# Cold day on the Lagoon 1-7-10



## pole_position (Dec 5, 2009)

Nice pics! How do you keep your stuff together enough to snap those shots with those schools going by! Really cool!


----------



## hardin083 (Nov 22, 2008)

> Nice pics! How do you keep your stuff together enough to snap those shots with those schools going by! Really cool!

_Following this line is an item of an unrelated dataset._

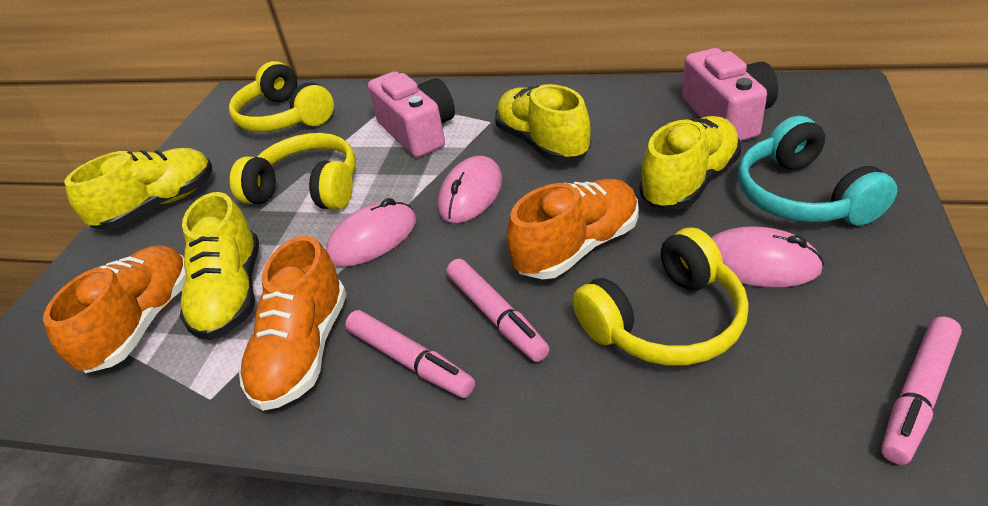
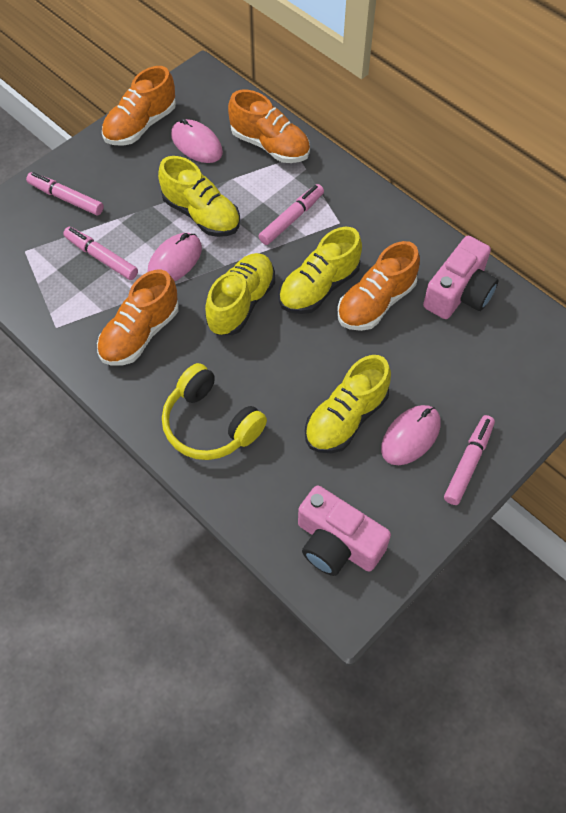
orange shoe: [43,245,186,373] [239,235,347,411] [507,179,639,279] = 3 -> [97,270,179,366] [102,66,176,146] [228,90,310,163] [337,241,420,331] = 4
pink marker: [345,310,475,398] [447,259,549,362] [881,316,962,465] = 3 -> [26,172,104,215] [63,227,138,280] [258,184,324,245] [444,415,495,505] = 4
turquoise headphones: [738,116,898,226] = 1 -> none = 0
yellow headphones: [229,61,334,132] [230,133,356,210] [572,227,749,366] = 3 -> [162,363,267,460] = 1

Its pretty tuff... Do i cast or so i take some pics?? the casting usually wins!! but i fished probly 10 different schools all this size before the pics and they were being very picky so i started takin photos!!


----------



## OSWLD (Apr 20, 2008)

What did that red hit?


----------



## hardin083 (Nov 22, 2008)

> What did that red hit?


live shrimp!! Unfortunately my hands were pretty frozen cause i had to actually reach into the livewell for my bait.... cause someone has my net   
[smiley=lolwsign.gif]


----------



## Canoeman (Jul 23, 2008)

Pics look nice and sharp. What camera?


----------



## mark_gardner (Mar 18, 2009)

yeah man i'm really worried about this cold front and the toll its gonna take on the fish esp. the snook , glad you found it nice enough to get out


----------



## hardin083 (Nov 22, 2008)

> Pics look nice and sharp. What camera?


thanks, ya its just a digital camera a nikon L20 10mpix


----------



## HaMm3r (Dec 11, 2006)

Well done bringing us a vicarious break from this miserable weather! [smiley=1-thumbsup3.gif] Those sure are great pictures and good work with the red.


----------



## Frankie_G. (Dec 29, 2009)

Love the shots of the schools...


----------



## tgaud11 (Sep 30, 2008)

great pics...really enjoy them...That school of black drum looks like fun!!


----------



## OSWLD (Apr 20, 2008)

Oh yeah, that nets work in out pretty good for me ;D
i'll get it back to you in one piece


----------



## PVredfisher (Jan 11, 2007)

Cool pics [smiley=headbang.gif]. That pic of the drum is awesome. I always say i am one day going to take some cool pics of fish, but also just ended up trying to catch them . We were in haulover today and didn't see any dead snook, but maybe they all died? 
I hope not.


----------